I'm wondering why people keep bringing up John Tory in these discussions. The guy had some odd ideas in his last campaign, he's never won a high profile election, and worst of all, he supported Ford! I don't get the love for the guy.

Listen to his show between 4-7pm over a period of tim
 
The city suburbs don't WANT a fiscal conservative. They want someone who'll subsidise inefficient anti-market suburban lifestyles in the hollow name of fiscal responsibility.

Agree.

Dalton McGuinty is the most fiscally responsible politician out there:

Strongly disagree. None of the provincial leaders are fiscally responsible. But the Moody's downgrade of Ontario may help bring about some as bond yields are Ontario's debt will start putting serious pressure on the province's finances as the province is forced to take on and refinance its debt.

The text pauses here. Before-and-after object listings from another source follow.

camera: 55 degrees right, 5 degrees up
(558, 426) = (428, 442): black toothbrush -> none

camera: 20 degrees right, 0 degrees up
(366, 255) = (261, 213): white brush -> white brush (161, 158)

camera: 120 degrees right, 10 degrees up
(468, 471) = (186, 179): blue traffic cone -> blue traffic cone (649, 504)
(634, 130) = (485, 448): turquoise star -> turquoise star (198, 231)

The inner city of Toronto needs nothing short of an authoritarian government that'll cut through the red tape to provide us with the world-class public realm we deserve due to our immense productivity and enhanced efficiency through density.

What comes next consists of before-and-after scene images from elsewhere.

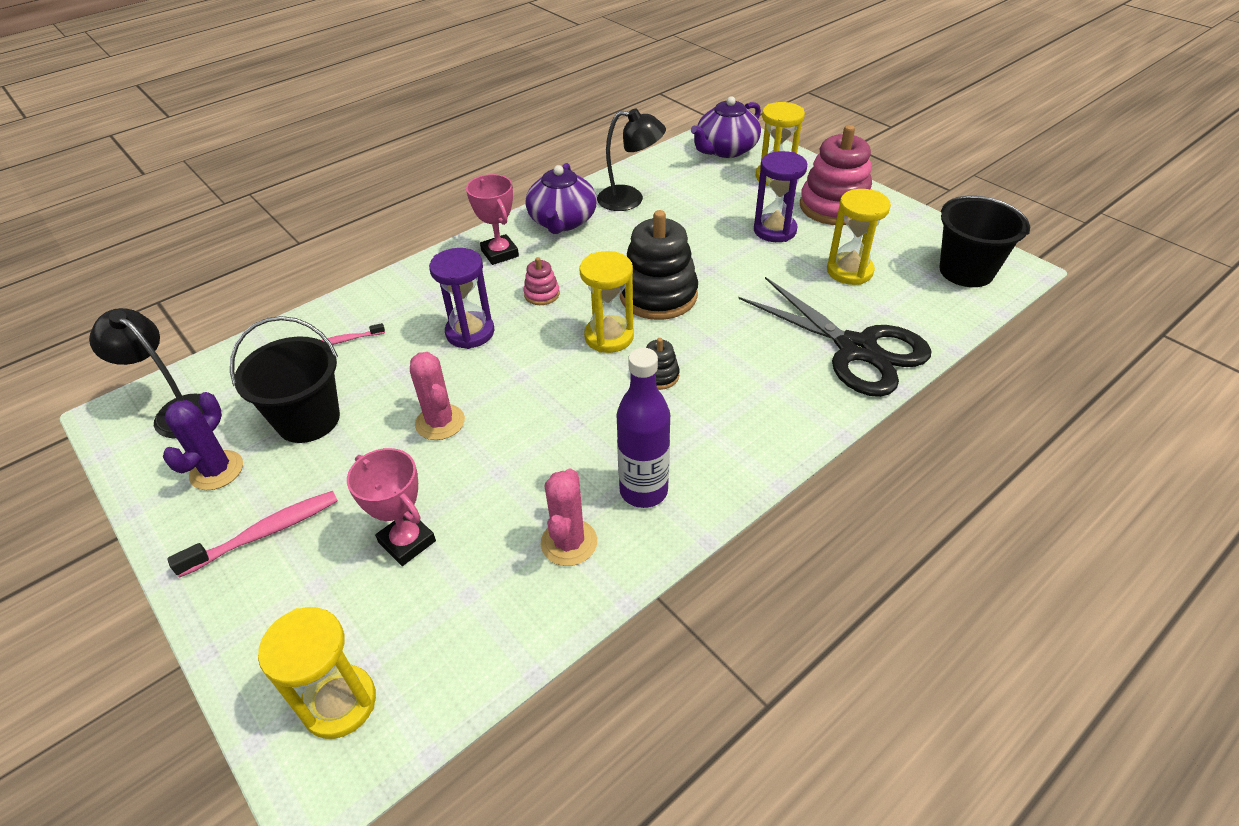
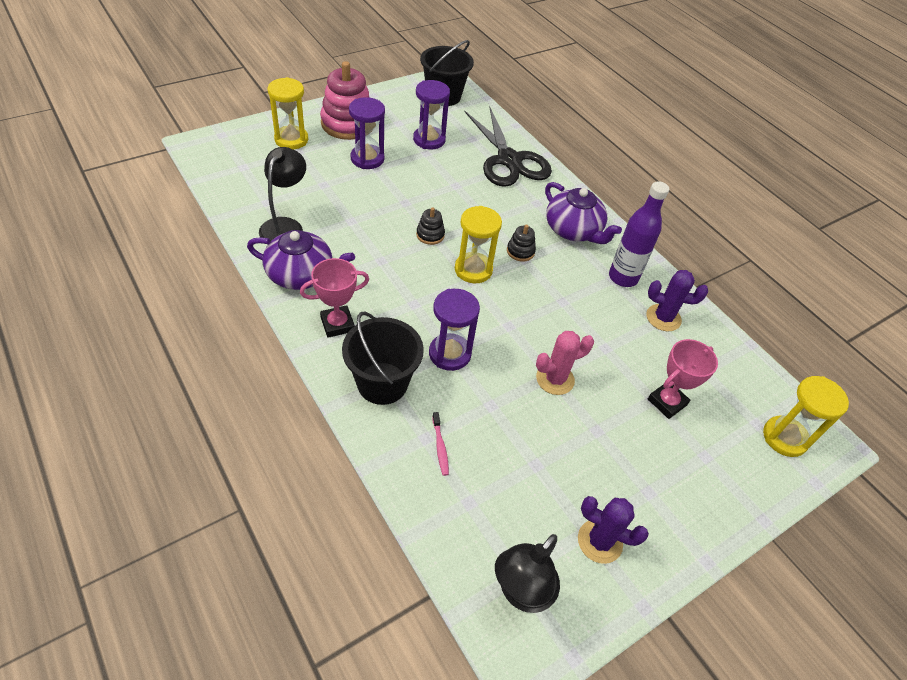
camera: 90 degrees left, 5 degrees up
(265, 533) = (663, 494): pink toothbrush -> none
(308, 420) = (544, 473): black bucket -> black bucket (382, 383)
(542, 294) = (409, 302): pink stacking toy -> none
(569, 542) = (663, 318): pink cactus -> purple cactus
(658, 295) = (430, 235): black stacking toy -> black stacking toy, size x0.46
(726, 150) = (231, 154): purple teapot -> purple teapot (573, 230)
(849, 271) = (429, 140): yellow hourglass -> purple hourglass
(856, 349) = (509, 160): black scissors -> black scissors turned 105 degrees clockwise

Sounds like you're looking for China. I hear they're good at this sort of thing.
 
Strongly disagree. None of the provincial leaders are fiscally responsible. But the Moody's downgrade of Ontario may help bring about some as bond yields are Ontario's debt will start putting serious pressure on the province's finances as the province is forced to take on and refinance its debt.

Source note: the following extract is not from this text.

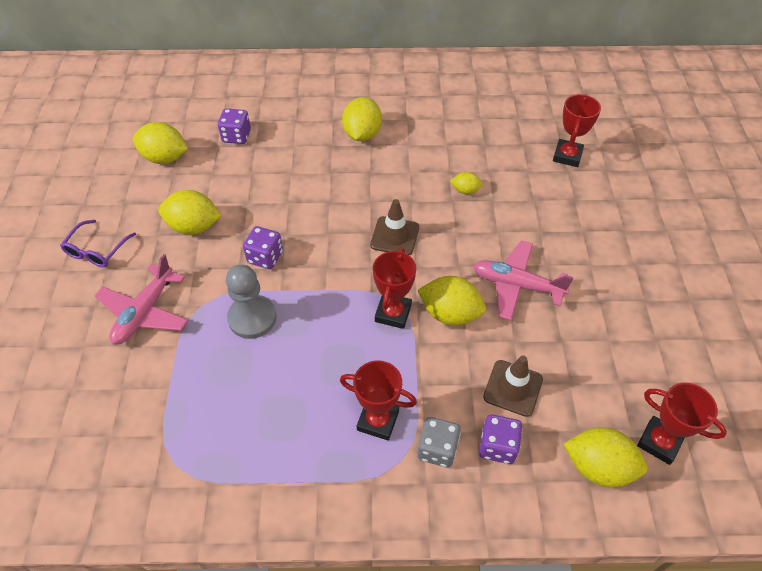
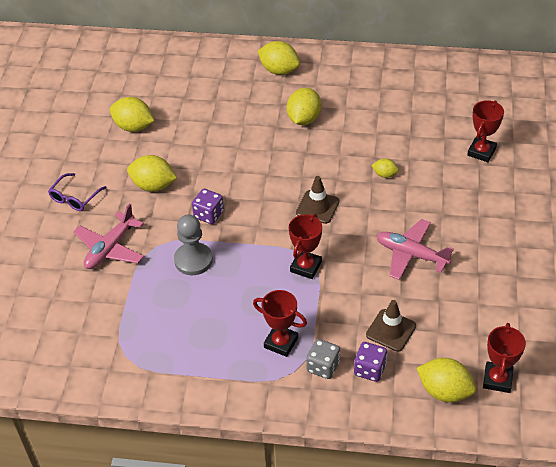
camera: 10 degrees right, 5 degrees down
(236, 136) = (195, 112): purple dice -> none
(450, 313) = (352, 271): yellow lemon -> yellow lemon (279, 70)
(659, 442) = (497, 379): red trophy -> red trophy turned 60 degrees clockwise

Conservatives and NDP want to subsidise gas prices and/or lower energy prices artificially. Those sorts of horrible populist measures would do more damage to Ontario's future than anything McGuinty has done.

By raising taxes and energy prices the province is responsibly reducing environmental damage and providing the people of Ontario with the best healthcare and education out of any Canadian province.

Not all he's done has worked out that smoothly, but out of the three he is the only one offering a coherent plan.

Sounds like you're looking for China. I hear they're good at this sort of thing.

I'm looking for someone who'll govern for people and not for spaces of land. Vast suburban wastelands get much more service per capita than dense downtown neighbourhoods for no reason other than the fact people there live less efficiently.

I demand neighbourhoods get a budget allocated on a per-capita basis.